• Brief
Which lines in the records contain the string "MenuCategory"? Return every one of them in full.

• Listed entries
"""
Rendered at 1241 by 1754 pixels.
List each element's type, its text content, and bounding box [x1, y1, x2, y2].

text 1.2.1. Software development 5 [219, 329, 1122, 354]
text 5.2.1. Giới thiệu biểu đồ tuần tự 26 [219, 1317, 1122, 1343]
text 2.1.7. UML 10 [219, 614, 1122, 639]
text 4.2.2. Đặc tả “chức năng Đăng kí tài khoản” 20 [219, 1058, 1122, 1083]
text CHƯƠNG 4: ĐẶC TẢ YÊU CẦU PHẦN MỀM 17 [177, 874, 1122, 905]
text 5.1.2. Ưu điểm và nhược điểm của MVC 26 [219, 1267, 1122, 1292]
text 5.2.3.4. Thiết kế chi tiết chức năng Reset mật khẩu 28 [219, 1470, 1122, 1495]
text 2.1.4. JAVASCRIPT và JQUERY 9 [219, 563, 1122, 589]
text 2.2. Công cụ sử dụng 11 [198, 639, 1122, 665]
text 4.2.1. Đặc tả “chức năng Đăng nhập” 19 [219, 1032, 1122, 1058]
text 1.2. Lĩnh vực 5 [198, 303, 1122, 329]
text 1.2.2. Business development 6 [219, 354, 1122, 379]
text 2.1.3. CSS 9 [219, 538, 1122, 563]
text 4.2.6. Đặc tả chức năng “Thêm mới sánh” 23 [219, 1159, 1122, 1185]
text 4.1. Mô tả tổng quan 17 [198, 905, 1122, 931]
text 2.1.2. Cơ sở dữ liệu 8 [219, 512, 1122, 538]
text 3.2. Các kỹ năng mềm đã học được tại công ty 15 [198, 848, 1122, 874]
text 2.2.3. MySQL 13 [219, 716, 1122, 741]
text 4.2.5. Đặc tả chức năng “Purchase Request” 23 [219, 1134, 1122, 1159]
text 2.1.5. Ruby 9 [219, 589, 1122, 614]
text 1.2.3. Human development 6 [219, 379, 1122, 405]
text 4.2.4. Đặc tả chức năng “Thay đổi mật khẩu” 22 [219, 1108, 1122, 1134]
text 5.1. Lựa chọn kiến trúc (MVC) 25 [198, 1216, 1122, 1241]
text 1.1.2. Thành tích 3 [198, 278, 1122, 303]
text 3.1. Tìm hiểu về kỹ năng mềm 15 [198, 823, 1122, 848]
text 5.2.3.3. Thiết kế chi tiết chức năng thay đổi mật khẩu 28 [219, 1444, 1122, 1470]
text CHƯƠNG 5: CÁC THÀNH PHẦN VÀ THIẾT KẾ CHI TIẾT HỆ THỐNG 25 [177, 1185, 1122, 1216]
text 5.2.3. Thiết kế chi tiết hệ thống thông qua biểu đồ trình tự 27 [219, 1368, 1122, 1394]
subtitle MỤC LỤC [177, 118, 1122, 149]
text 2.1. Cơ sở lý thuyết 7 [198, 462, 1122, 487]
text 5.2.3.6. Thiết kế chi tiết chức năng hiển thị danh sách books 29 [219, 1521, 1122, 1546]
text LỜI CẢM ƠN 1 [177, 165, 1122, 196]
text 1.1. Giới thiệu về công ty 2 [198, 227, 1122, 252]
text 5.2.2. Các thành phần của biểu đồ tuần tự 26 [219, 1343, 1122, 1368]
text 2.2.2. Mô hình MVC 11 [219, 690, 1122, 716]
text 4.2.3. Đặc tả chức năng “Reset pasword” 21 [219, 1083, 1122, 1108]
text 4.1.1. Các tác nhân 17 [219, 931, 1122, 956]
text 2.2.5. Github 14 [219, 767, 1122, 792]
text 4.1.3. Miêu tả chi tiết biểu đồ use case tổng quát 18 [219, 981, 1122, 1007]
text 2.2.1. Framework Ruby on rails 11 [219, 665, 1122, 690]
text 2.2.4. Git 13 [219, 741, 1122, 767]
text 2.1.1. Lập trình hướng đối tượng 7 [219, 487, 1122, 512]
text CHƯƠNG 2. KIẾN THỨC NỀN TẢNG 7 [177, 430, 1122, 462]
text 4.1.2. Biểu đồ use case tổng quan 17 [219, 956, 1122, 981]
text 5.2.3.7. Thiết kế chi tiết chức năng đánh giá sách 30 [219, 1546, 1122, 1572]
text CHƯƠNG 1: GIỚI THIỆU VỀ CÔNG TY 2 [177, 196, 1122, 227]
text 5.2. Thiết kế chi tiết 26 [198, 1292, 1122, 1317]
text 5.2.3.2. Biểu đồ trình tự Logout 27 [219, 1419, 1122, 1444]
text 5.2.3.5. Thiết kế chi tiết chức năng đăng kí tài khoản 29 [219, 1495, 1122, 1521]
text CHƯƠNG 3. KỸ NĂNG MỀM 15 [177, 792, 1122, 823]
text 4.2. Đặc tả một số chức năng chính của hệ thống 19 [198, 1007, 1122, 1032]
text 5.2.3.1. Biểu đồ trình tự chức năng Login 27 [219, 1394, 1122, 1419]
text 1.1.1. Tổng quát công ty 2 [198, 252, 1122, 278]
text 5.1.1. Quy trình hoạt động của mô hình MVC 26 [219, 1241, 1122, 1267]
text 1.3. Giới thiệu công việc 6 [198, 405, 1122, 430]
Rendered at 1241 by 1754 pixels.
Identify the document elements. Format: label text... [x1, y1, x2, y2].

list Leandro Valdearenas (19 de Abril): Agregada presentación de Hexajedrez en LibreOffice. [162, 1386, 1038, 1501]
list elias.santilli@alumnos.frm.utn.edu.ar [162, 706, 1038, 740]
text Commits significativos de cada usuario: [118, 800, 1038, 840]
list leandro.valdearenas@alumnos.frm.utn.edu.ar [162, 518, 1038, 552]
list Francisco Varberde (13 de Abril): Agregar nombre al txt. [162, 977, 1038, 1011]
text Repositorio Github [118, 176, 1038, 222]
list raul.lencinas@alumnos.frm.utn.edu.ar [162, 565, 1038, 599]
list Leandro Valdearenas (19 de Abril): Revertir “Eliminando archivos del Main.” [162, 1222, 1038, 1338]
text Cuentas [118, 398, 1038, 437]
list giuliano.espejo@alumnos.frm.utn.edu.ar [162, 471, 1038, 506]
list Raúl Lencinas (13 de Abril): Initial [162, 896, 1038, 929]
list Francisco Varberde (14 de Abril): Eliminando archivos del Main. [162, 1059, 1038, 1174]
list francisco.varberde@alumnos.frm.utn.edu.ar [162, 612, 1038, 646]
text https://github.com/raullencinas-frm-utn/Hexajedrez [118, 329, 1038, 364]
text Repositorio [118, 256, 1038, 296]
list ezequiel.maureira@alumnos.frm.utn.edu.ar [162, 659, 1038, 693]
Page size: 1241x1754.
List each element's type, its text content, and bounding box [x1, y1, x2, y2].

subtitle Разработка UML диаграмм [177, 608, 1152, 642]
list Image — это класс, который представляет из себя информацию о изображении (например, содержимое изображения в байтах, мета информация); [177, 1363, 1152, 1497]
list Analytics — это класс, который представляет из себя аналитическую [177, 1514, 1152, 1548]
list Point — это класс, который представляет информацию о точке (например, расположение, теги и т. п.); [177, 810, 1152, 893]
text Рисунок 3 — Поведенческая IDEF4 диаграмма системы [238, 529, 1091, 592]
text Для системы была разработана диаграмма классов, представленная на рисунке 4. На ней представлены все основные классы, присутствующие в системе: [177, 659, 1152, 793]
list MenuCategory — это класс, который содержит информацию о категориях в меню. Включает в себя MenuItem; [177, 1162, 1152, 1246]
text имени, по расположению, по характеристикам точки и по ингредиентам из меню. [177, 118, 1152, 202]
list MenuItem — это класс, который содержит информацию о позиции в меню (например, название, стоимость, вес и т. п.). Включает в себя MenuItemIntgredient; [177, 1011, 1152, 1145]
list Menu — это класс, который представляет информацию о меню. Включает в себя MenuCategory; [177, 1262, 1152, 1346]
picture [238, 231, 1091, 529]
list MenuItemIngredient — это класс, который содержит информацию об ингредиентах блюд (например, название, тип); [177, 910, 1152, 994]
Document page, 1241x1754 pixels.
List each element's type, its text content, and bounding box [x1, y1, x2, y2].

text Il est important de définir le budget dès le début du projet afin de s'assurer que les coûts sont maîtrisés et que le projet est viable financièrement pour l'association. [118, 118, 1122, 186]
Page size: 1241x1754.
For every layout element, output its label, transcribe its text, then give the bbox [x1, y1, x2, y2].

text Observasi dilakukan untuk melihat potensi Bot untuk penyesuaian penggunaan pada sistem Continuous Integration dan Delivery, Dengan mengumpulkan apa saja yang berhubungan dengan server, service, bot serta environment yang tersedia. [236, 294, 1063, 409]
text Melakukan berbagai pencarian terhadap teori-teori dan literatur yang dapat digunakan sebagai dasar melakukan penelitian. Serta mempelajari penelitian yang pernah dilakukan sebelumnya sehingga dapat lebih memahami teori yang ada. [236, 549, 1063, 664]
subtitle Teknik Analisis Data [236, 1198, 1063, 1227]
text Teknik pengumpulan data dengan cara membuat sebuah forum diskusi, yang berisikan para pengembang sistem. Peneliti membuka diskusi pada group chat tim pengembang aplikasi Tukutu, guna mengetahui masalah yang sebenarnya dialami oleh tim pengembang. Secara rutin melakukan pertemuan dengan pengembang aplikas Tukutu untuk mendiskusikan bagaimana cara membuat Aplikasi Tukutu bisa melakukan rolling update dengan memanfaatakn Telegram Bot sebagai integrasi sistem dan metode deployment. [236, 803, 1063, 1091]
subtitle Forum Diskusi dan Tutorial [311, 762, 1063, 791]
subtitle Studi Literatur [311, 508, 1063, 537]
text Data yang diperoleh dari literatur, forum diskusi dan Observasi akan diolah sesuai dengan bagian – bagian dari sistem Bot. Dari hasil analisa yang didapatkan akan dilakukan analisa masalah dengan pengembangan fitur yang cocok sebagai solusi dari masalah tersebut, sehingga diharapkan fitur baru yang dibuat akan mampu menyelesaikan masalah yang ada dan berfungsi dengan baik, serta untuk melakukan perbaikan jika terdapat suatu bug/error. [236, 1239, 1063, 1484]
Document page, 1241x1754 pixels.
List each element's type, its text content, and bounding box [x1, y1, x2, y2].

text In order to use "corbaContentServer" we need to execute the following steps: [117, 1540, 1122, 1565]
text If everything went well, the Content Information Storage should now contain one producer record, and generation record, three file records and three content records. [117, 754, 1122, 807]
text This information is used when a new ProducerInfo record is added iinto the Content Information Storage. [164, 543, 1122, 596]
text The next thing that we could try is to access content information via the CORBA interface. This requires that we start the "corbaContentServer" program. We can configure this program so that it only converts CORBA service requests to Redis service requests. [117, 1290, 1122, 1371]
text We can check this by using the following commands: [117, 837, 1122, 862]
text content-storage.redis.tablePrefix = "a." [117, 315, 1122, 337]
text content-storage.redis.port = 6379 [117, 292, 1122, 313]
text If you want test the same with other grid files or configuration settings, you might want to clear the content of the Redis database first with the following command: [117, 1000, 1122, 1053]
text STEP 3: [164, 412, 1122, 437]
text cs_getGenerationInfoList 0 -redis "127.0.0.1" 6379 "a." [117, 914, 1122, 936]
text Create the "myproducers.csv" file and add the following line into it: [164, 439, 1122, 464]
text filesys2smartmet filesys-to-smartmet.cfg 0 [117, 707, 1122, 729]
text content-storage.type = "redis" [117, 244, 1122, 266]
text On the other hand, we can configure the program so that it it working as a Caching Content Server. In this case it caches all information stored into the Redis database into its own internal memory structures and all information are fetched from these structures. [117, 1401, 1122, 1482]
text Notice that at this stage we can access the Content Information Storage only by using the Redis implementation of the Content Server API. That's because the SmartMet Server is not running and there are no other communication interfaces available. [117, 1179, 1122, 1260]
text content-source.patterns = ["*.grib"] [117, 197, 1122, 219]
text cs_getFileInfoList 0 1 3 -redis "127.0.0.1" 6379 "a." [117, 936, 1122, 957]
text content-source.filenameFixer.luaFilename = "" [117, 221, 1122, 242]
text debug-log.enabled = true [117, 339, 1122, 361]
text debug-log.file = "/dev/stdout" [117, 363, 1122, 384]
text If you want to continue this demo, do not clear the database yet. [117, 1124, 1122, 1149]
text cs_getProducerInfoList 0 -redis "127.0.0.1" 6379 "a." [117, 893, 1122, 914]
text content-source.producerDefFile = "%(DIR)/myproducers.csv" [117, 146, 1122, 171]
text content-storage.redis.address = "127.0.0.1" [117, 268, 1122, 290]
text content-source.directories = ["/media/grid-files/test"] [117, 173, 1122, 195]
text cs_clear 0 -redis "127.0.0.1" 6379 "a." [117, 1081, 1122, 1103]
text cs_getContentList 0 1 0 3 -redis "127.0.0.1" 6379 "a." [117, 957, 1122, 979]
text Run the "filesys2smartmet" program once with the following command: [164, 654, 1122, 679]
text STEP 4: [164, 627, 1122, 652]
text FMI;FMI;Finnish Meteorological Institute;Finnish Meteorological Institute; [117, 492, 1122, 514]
"""
• Result of this exercise
list MenuCategory — это класс, который содержит информацию о категориях в меню. Включает в себя MenuItem; [177, 1162, 1152, 1246]
list Menu — это класс, который представляет информацию о меню. Включает в себя MenuCategory; [177, 1262, 1152, 1346]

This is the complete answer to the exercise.